I cannot get the engine to recognize correctly, or my results have a low confidence.
A good speech recognition application depends on a well designed grammar. A grammar which contains very
similar words (like "bit" and "pit") is an inefficient grammar that will hurt accuracy
and speed. The engine will take longer as it tests the competing words against the audio. The resulting
match will have a lower confidence because of the additional similar words.
What do the confidence scores mean?
The confidence score is a rough measure of how closely the speech matched the phrases in the grammar. The
score ranges from 0 - 1000. The higher the score, the higher the estimated probability that the result is
correct. A score of 500 indicates the Engine is 50 percent sure the result is correct. Typically, an
application designer will use the confidence score to make decisions about the quality of a recognition result.
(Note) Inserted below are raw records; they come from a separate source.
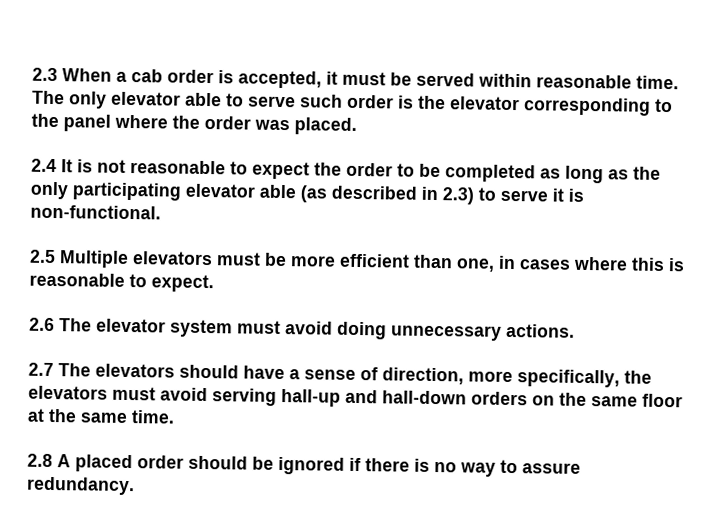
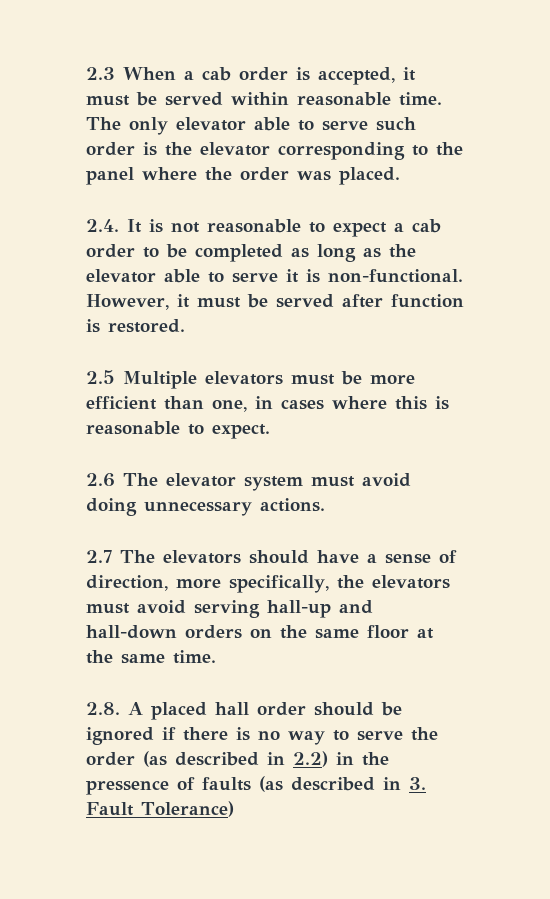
[31,158,57,173] 2.4 -> [86,219,119,232] 2.4.
[314,162,342,176] the -> [394,219,441,233] a cab
[30,181,475,205] only participating elevator able (as described in 2.3) -> [86,269,200,283] elevator able
(161, 212) none -> [86,294,464,310] [86,319,185,333] However, it must be served after function is restored.
[27,453,53,468] 2.8 -> [86,702,120,715] 2.8.
(133, 463) none -> [215,702,249,715] hall
[522,462,581,474] [26,476,135,496] assure redundancy. -> [357,727,438,741] [86,751,389,767] [86,776,426,795] [86,801,234,817] serve the order (as described in 2.2) in the pressence of faults (as described in 3. Fault Tolerance)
For instance, results over 600 might always be accepted, results between 599 and 200 might trigger a confirmation,
and results below 200 might be rejected outright. The thresholds to use depend largely on the grammar that is being
used. In addition to the grammars, an application's confidence thresholds should be one of the first things to tune.
What are some ways to increase the recognition accuracy?
Smaller grammars work better. The practical limit is 10,000 phrases, but the smaller the grammar, the greater
Longer phrases also work better. When you need to recognize a phrase like "How do I" or "transfer me
to", put these in as a single phrase, not individual words. Except where recognizing a single word, (like
"Yes" or "No") avoid single small words.
Also, attempt to cover all the words you believe a normal user will speak. If a word or phrase is not in the grammar,
the Engine will not be able to identify it.
Another key thing to try tweaking are various Engine parameters, such as the voice activity detection settings.
See Recommended Engine Settings for more details.
Why does the first result in my list of N-Best results have a low confidence score?
This is related to a bug currently in the Engine.
The results are actually in order of what the Engine believes are best; it is just displaying the confidence
scores incorrectly. Basically the confidence score for the first result is correct and all the others are being
shown too high.
The Engine calculates an initial round of scores, which it then uses to sort the N-Best results (highest score is
first). Then it applies weighting on those scores, issuing penalties for certain things in the recognition. That
weighted score is what it is supposed to display. Unfortunately, there is a bug that is causing the Engine to show
the weighted score only for the first result, so all the other results are being shown with unweighted scores.
You are most likely to encounter this issue when speaking out-of-grammar words. In most cases, the penalty will be
slight enough that the first result will still have the highest confidence score.